I looked at my watch…Lunch! Woo-hoo—freedom! Tattered back issues of InStyle magazine by the coffeemaker! Last night’s pasta in a Ziploc tub! Guys making lewd Jeans Day ass comments!
I sent Mr. Xu a quick text about our evening plans and was leaving the front desk when the fire alarm went off. Rick from Receiving ran into the office from the factory floor. “Holy crap, the warehouse is on fire!”
(6) Temp Contemplates the Remains of Detroit
My weekend was a social flop. I mostly helped my sister paint her basement suite yellow, while my scheduled meeting with Mr. Shoeman was called off at the last minute when his boss phoned with a pair of cagefighting tickets at the Civic Arena. Sometimes a girl has to know when to admit defeat.

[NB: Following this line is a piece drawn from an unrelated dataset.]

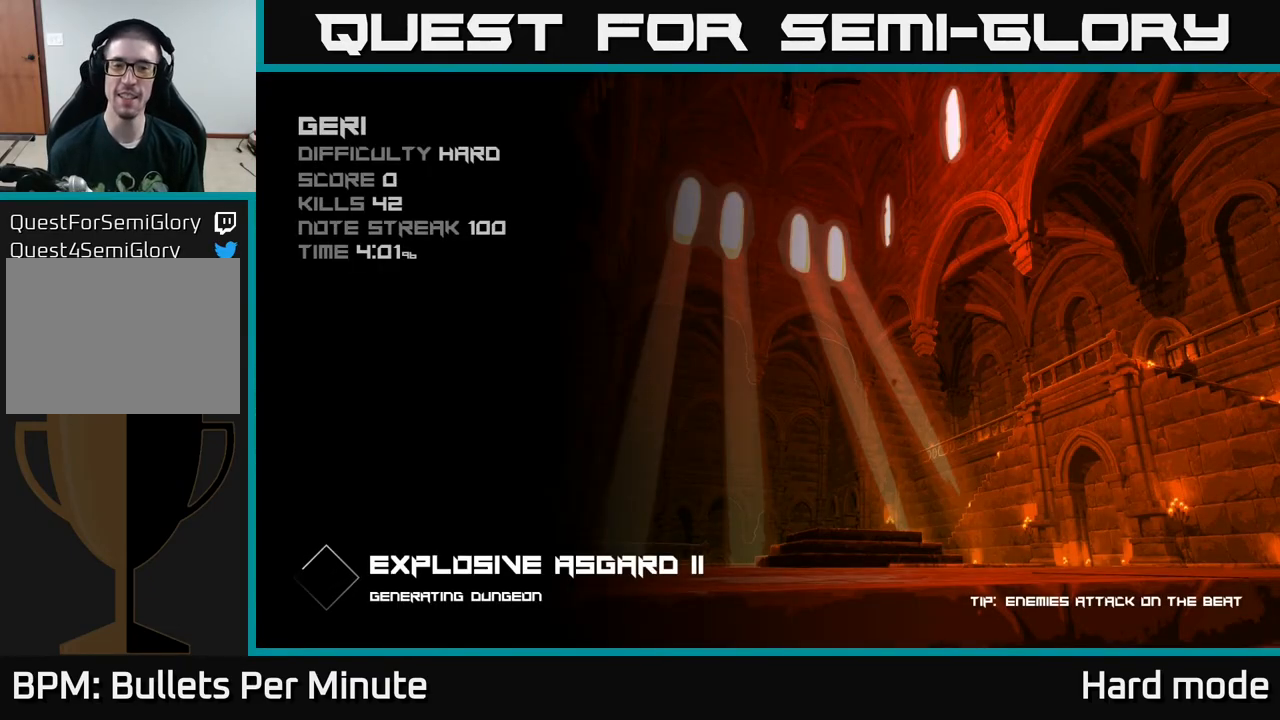
{"buttons": [], "left_stick": "center", "right_stick": "center", "events": [[50, "A", "up"], [133, "A", "down"], [183, "A", "up"]]}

Monday morning, Amy dropped me off at work just in time to see a tow truck drag away the charred husk of Kevin Taylor’s prized 1968 Shelby GT500, which was carbecued in Friday’s warehouse mess. Kyle rolled up just as Amy dropped me off. It was so sad, like watching a dead beached whale being dragged out to sea to be dynamited into chunks.
“Detroit peaked with that car,” said Kyle. “Motown’s high-water mark.” He gave it a salute.
Amy said, “Look at how small it is—I mean, compared to my car.” We compared and she was right; her 2010 Hyundai Elantra had almost the exact same volume as a big-ass 1960s Mustang—and yet we think of modern cars as kind of like photocopiers on wheels while the Mustang: “That’s a car.”
Kyle asked what the car was doing in the warehouse anyway. I said, “Kyle, can you keep a secret?”
“Sure. What’s up?”
“Kevin Taylor was going to sell that car to pay his wife’s casino gambling debts.”
“Seriously?”
“Seriously. A hundred and twenty grand. I accidentally overheard a speakerphone call.”
“Poor guy. My stepdad blew a $25,000 whiplash claim cheque all in one weekend.” He paused. “So, are you going to see Kung Fu Guy again?”